After some years, when Dad’s collection of pollen drawings had grown considerably, he and I collected them into a book “Pollen Microscopy”.  In this, he described his techniques, and we illustrated the pollen grains alongside photos of the flowers from which they originated. The book is now in its second edition. He joined the Quekett Microscopical Club and attended meetings both at The Natural History Museum and out and about looking at items of microscopical interest in the countryside. The Quekett Microscopical Club awarded him honorary membership for his contribution to microscopy, his slides and drawings of pollen, and for his willingness to share his techniques and knowledge.

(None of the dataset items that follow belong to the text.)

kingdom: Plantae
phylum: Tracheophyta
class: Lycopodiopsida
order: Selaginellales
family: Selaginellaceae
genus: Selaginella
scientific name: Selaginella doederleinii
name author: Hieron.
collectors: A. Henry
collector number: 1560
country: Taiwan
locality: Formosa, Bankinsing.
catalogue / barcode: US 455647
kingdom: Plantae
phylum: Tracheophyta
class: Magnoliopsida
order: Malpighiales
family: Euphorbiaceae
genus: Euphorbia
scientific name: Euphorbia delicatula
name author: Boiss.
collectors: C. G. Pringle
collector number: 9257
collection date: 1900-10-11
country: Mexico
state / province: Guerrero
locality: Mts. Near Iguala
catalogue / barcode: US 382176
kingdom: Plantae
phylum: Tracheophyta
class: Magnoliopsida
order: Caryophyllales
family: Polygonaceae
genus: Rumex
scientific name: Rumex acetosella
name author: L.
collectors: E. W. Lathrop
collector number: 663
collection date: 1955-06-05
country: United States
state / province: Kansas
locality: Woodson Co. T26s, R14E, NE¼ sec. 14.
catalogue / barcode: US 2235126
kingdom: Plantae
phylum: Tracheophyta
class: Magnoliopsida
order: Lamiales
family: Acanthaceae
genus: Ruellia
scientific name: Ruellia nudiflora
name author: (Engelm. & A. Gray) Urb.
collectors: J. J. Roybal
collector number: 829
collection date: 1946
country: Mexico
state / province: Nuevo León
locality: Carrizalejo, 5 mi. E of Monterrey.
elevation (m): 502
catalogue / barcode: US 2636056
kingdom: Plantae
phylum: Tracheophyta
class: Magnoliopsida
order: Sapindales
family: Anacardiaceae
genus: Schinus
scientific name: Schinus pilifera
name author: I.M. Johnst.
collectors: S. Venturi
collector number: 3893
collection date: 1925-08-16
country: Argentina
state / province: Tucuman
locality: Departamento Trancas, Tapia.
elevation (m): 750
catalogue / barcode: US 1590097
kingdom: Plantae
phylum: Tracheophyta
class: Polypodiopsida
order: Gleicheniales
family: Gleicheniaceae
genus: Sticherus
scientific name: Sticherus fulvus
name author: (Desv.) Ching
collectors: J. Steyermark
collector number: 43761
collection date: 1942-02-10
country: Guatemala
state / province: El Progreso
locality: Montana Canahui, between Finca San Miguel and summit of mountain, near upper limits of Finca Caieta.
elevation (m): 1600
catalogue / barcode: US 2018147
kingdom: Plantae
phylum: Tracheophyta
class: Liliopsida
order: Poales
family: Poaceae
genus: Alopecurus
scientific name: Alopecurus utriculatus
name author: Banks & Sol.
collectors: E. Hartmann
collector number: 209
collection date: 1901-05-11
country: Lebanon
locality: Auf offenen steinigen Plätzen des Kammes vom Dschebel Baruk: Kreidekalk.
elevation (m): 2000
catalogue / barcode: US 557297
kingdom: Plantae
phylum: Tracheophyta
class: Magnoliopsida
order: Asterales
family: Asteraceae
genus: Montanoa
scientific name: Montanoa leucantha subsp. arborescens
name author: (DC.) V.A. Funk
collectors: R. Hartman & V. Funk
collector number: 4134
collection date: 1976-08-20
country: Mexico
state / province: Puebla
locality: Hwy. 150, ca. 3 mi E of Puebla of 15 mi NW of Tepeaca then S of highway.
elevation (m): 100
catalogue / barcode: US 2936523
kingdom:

Dad also took an interest in The National Honey Show.  He and other WBKA members used to club together to take entries to the show.  For some years Dad had a stand demonstrating making wax foundation, and offering rolled foundation candle making. After Mum died, he continued to steward at the show.  Then in 2014 he introduced Quekett to the show, and used to sit at their stand, showing his pollen drawings and chatting to show visitors about bees, pollen and microscopy.  The Quekett Microscopical Club have continued to support The National Honey Show each year since.

In all the fifteen or so years that I have also been involved with The National Honey Show, this year (2022) was the first when my Dad was not able to be present.  Although as busy as ever, it seemed strange without him there too, the more so from the number of people asking after him.  He obviously had a larger impact in the beekeeping world than he realised, and is remembered fondly by all who knew him.